§ Task item
Give back exactly the line containing "59 Ibid. 114.175." together with all the lines after it, ending at the final line below.
-- Records provided follows --
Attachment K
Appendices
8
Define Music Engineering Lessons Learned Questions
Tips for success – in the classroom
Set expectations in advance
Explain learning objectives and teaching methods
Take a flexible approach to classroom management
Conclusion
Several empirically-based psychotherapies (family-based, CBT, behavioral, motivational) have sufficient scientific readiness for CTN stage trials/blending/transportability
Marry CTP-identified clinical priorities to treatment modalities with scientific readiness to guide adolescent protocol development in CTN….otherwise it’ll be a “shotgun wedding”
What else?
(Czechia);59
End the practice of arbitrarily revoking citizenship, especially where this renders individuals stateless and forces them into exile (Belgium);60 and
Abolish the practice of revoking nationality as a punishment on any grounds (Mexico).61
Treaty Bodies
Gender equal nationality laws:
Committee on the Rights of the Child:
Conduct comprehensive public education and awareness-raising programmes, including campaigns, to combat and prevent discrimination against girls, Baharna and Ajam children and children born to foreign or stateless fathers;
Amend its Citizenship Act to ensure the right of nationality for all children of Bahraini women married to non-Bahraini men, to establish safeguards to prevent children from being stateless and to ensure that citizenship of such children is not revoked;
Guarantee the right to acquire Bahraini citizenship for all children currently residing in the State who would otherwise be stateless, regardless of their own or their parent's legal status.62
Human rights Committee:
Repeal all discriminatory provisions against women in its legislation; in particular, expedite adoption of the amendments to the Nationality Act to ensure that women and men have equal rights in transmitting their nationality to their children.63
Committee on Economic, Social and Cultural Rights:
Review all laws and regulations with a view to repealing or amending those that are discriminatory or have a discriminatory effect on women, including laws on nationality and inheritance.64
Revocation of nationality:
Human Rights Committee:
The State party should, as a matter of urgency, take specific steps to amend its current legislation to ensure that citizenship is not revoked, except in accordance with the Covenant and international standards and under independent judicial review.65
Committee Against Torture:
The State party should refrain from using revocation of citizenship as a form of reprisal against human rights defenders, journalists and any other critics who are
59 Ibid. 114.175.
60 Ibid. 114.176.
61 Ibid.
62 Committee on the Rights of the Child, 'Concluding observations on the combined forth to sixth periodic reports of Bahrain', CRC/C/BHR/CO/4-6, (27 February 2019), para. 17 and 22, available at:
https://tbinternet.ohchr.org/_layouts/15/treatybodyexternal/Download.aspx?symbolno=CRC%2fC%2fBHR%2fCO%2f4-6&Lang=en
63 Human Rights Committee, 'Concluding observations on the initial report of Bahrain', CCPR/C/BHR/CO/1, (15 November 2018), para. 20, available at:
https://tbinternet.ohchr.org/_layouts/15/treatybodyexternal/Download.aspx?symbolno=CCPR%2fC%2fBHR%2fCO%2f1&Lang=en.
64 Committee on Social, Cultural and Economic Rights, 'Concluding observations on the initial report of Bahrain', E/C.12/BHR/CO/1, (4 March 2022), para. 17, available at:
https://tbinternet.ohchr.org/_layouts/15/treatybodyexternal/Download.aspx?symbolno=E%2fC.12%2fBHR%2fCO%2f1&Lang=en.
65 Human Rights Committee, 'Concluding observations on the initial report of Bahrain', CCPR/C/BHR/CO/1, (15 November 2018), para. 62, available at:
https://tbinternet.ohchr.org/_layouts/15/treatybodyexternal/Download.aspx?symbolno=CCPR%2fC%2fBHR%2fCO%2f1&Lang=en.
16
-- Records provided concluded --
§ Task solution
59 Ibid. 114.175.
60 Ibid. 114.176.
61 Ibid.
62 Committee on the Rights of the Child, 'Concluding observations on the combined forth to sixth periodic reports of Bahrain', CRC/C/BHR/CO/4-6, (27 February 2019), para. 17 and 22, available at:
https://tbinternet.ohchr.org/_layouts/15/treatybodyexternal/Download.aspx?symbolno=CRC%2fC%2fBHR%2fCO%2f4-6&Lang=en
63 Human Rights Committee, 'Concluding observations on the initial report of Bahrain', CCPR/C/BHR/CO/1, (15 November 2018), para. 20, available at:
https://tbinternet.ohchr.org/_layouts/15/treatybodyexternal/Download.aspx?symbolno=CCPR%2fC%2fBHR%2fCO%2f1&Lang=en.
64 Committee on Social, Cultural and Economic Rights, 'Concluding observations on the initial report of Bahrain', E/C.12/BHR/CO/1, (4 March 2022), para. 17, available at:
https://tbinternet.ohchr.org/_layouts/15/treatybodyexternal/Download.aspx?symbolno=E%2fC.12%2fBHR%2fCO%2f1&Lang=en.
65 Human Rights Committee, 'Concluding observations on the initial report of Bahrain', CCPR/C/BHR/CO/1, (15 November 2018), para. 62, available at:
https://tbinternet.ohchr.org/_layouts/15/treatybodyexternal/Download.aspx?symbolno=CCPR%2fC%2fBHR%2fCO%2f1&Lang=en.
16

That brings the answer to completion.